Serendipitous Stellar Occultations from Cubesats
The Flicker cubesat mission proposal was developed for the first NASA SIMPLEx call for planetary science cubesat missions. It would be an innovative 6U Earth-orbiting observatory carrying three telescopes with ultra-fast wide-field cameras to catch the momentary flicker of light when a distant object in the Kuiper Belt briefly occults a background star.
Though only carrying telescopes the size of coffee mugs, Flicker would test predictions of competing models of planet formation by collecting a well-characterized census of small (diameter less than 1 km) objects residing in the outer fringes of the solar system beyond Neptune.
Trans-Neptunian Objects this small are currently undetectable in reflected light for all astronomical facilities. However, these otherwise-invisible objects can be detected indirectly by their effect on background stars during serendipitous stellar occultations. These occultation events (where a trans-Neptunian Object passes in front of a background star from the perspective of an observer) are rare, requiring that many stars be monitored simultaneously to make their detection likely. Occultation events are also extremely short in duration (typically about 0.2 seconds) and diffraction-dominated (leading to complex occultation signals), requiring that these stars’ brightnesses be measured many tens of times per second to resolve the events. Ground-based observatories are hampered by insidious noise sources that mimic occultation signals; these noise sources are eliminated in space.

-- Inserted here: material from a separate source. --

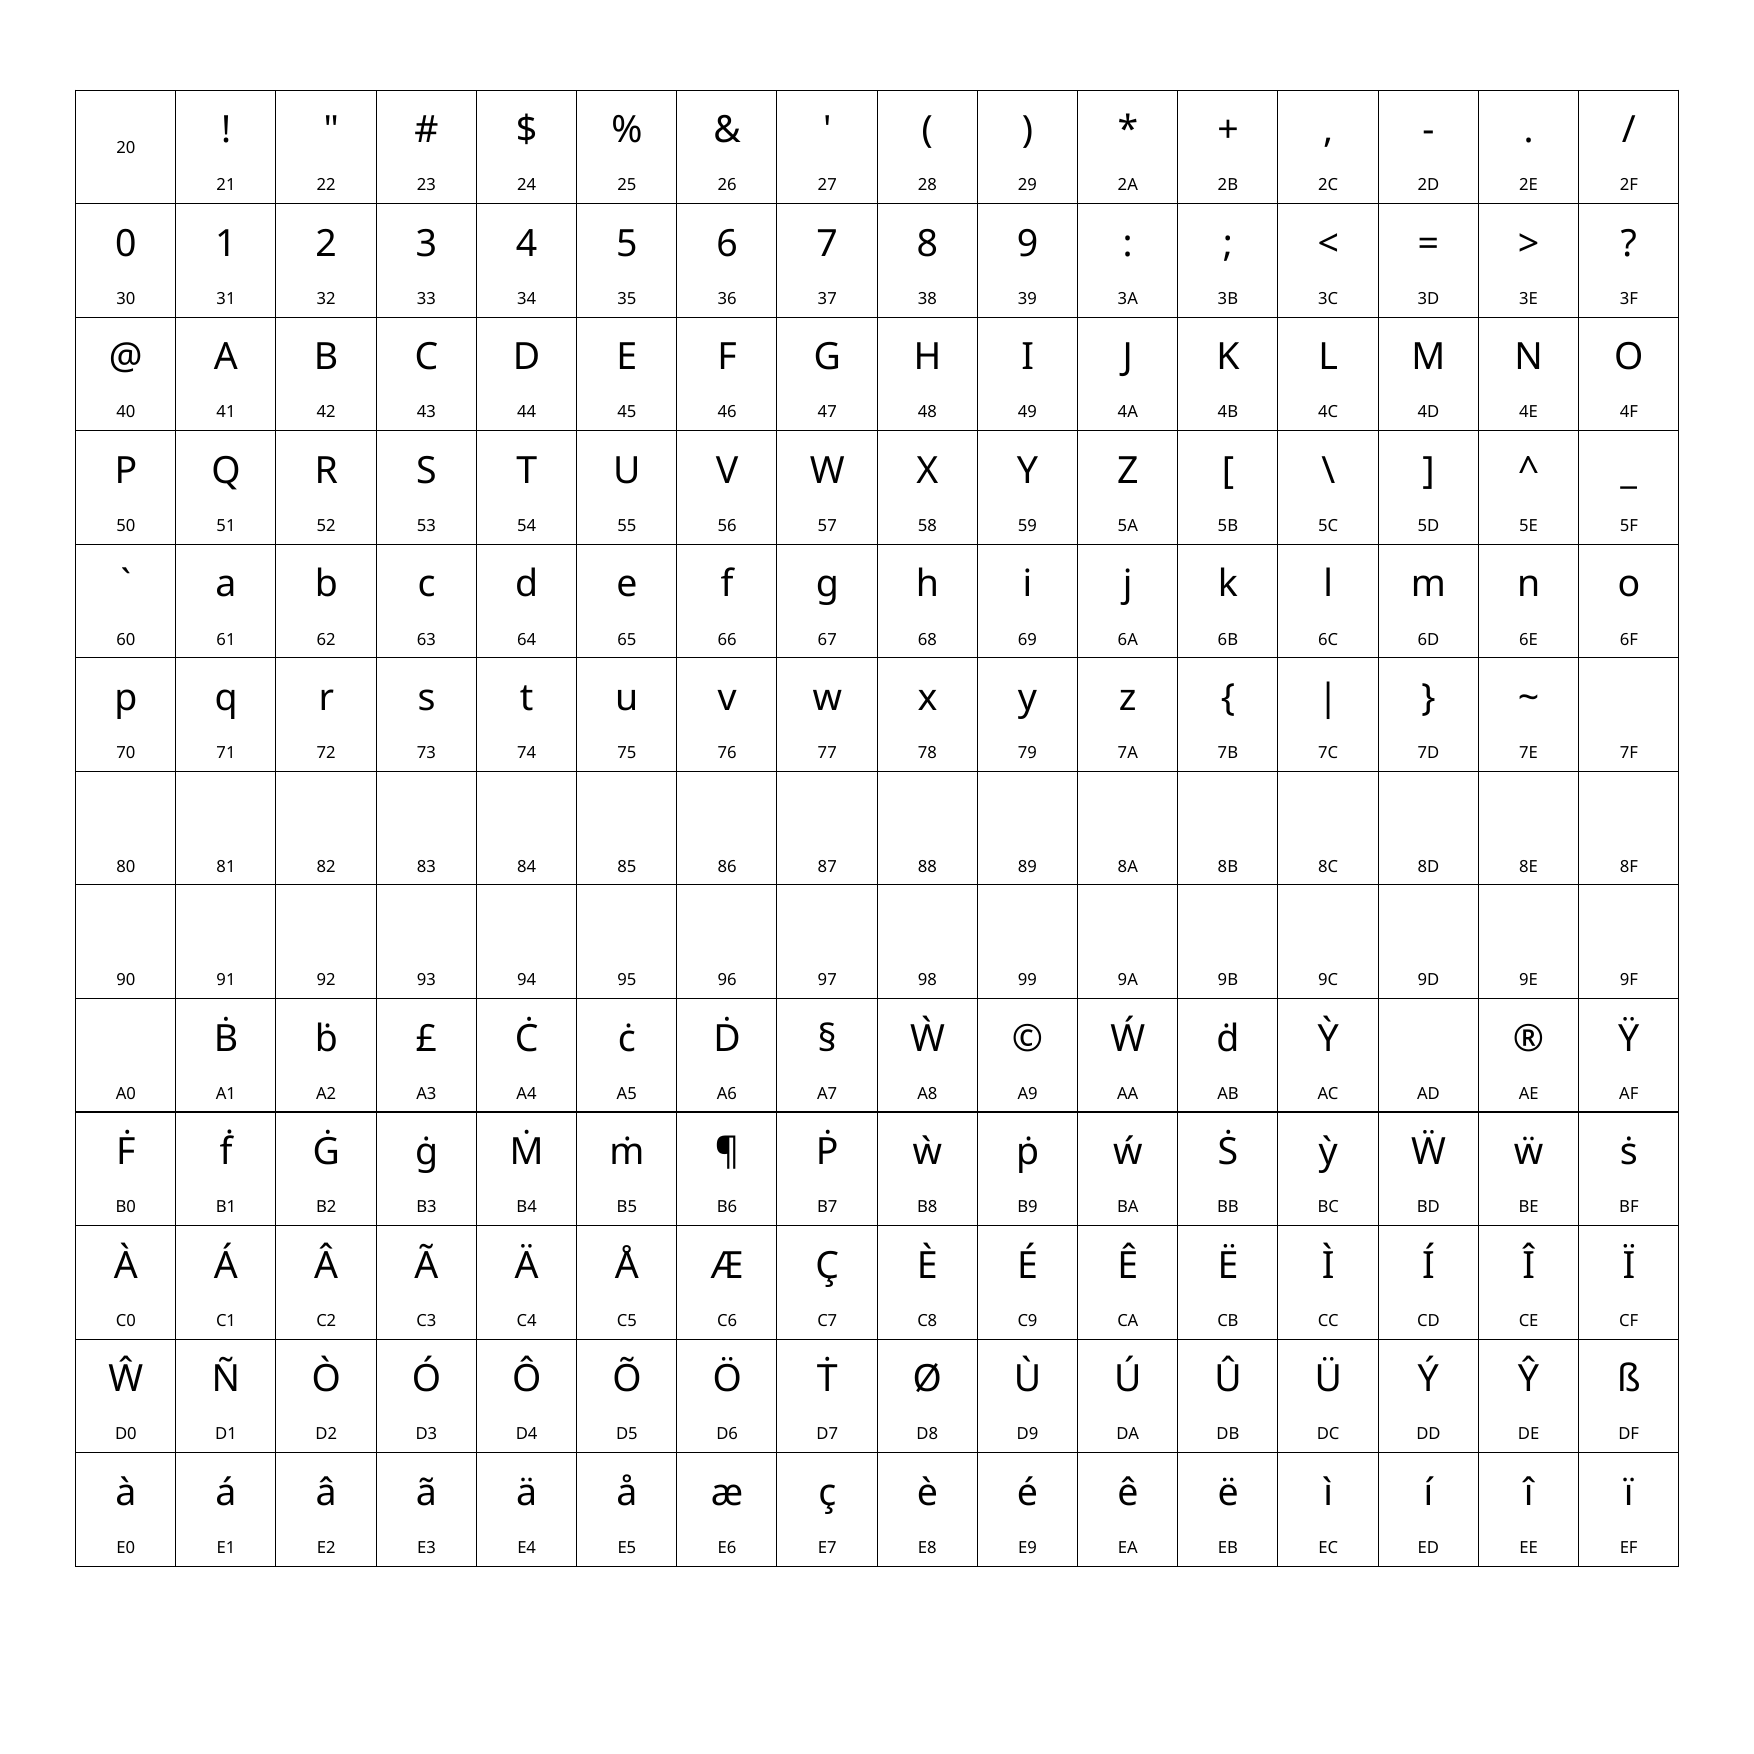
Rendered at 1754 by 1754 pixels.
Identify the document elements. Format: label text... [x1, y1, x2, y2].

Flicker would be the first dedicated space-based occultation observatory. By combining data from its three co-aligned telescopes, Flicker would carry more light-gathering area in its 6U form factor than any existing spacecraft in its class, delivering high-quality (SNR>15), high-speed (40 Hz) photometry for several hundred stars simultaneously. Flicker was also designed to downlink each and every stellar lightcurve in its entirety, enabling detailed audits of its sensitivity and false positive rate. With these capabilities and a baseline one-year mission, Flicker would far exceed any existing surveys’ capability of detecting and characterizing the population of small trans-Neptunian Objects.